Curative effects of the bone anchor assisted extensor mechanism reconstruction
It is a classical operation of bone anchor assisted extensor mechanism reconstruction. In our study, the results of this kind of operations are with “Excellent” and “Good” cases accounting for 79.5% of the total patients which was lower than that of medial patellofemoral ligament reconstruction (95%) [18]. However, we found that with poor curative effects, the patients suffered a long disease course and developed into patellofemoral arthritis resulting from patellofemoral instability, while the patients (children and adolescents with immature epiphysis) with shorter disease courses did not have obvious patellofemoral arthritis with a ratio of 90% of “Excellent” and “Good” to the total cases. It was also reported that the pressure would increase on the patellofemoral joint after the operation, but this operation improved femoral condyle development for children and adolescents with immature epiphysis [19]. This type of soft tissue operation would not damage the epiphysis, and dysplasia of the epiphysis and genu recurvatum were not found in postoperative followup.

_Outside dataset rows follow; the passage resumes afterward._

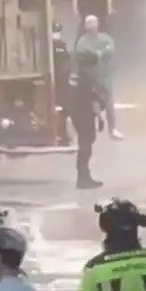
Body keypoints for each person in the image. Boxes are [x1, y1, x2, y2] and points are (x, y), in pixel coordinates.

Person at [75, 15, 121, 139]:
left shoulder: (105, 38)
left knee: (109, 102)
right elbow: (81, 55)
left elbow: (110, 50)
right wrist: (97, 54)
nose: (91, 27)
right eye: (89, 24)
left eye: (93, 24)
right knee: (91, 102)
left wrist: (98, 54)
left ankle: (113, 128)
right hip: (90, 77)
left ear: (97, 24)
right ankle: (96, 122)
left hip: (105, 75)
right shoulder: (82, 42)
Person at [65, 52, 104, 189]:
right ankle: (83, 178)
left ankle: (83, 176)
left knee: (84, 143)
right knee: (86, 145)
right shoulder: (89, 76)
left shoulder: (77, 74)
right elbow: (93, 99)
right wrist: (100, 118)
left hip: (76, 113)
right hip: (85, 113)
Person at [52, 22, 73, 143]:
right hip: (54, 80)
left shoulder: (61, 45)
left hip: (62, 81)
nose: (56, 34)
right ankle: (61, 135)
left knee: (64, 109)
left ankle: (62, 134)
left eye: (58, 32)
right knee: (59, 109)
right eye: (54, 32)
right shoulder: (48, 46)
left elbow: (66, 61)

Clinical curative effect and the relevant factors logistic analysis
Logistic regression is a multifactor correlation analysis. In this study, age was selected as a factor since the postoperative follow-up indicated a better clinical effect in younger patients. Also, we chose the Insall index and lateral trochlear inclination as factors, because which were widely reported as important parameters for the prediction of patellofemoral instability. In addition, TT-TG is a well-known parameter for the rearrangement of the distal tissue, and the postoperative follow-up suggested worse curative effects when TT-TG value was increased (>20 mm).
Limitations of this Research
As a clinical retrospective study, it was difficult to collect patient data. For our study, all patients had satisfied curative effective, even though few of them were with lower TT-TG values and majority were adolescents. Therefore, the Insall index and lateral trochlear inclination were confirmed to have poor influence on curative effect analysis at 12 month postoperation. Age and TT-TG value were key parameters: for the patients older than 18 y of age, the curative effect worsened with increased TT-TG values (>20 mm). However, the reliability of the data was insufficient and this study needs to be augmented through the collection of additional clinical data, comparing this operational method with other operational approaches.
Conclusion
The use of bone anchor assisted extensor mechanism reconstruction that seems to be relatively easy and reliable, offers a good option for patellofemoral instability with a satisfactory short-term effect and fewer complications. In this study, this method was helpful for limiting and recovering patellofemoral instability, with a satisfied early clinical effect and fewer complications. This operation indicated additional benefit on adolescent patients, and presence of patella alta and flat lateral femoral condyle had little influence on the curative effect of this operation. Moreover, further follow-up analysis is required for long-term clinical results.
Acknowledgement
This research was supported by Innovation Team Program of Yunnan, China (2014HC018) and Research Projects of Yunnan Medical and Health Unit, China (2014NS161).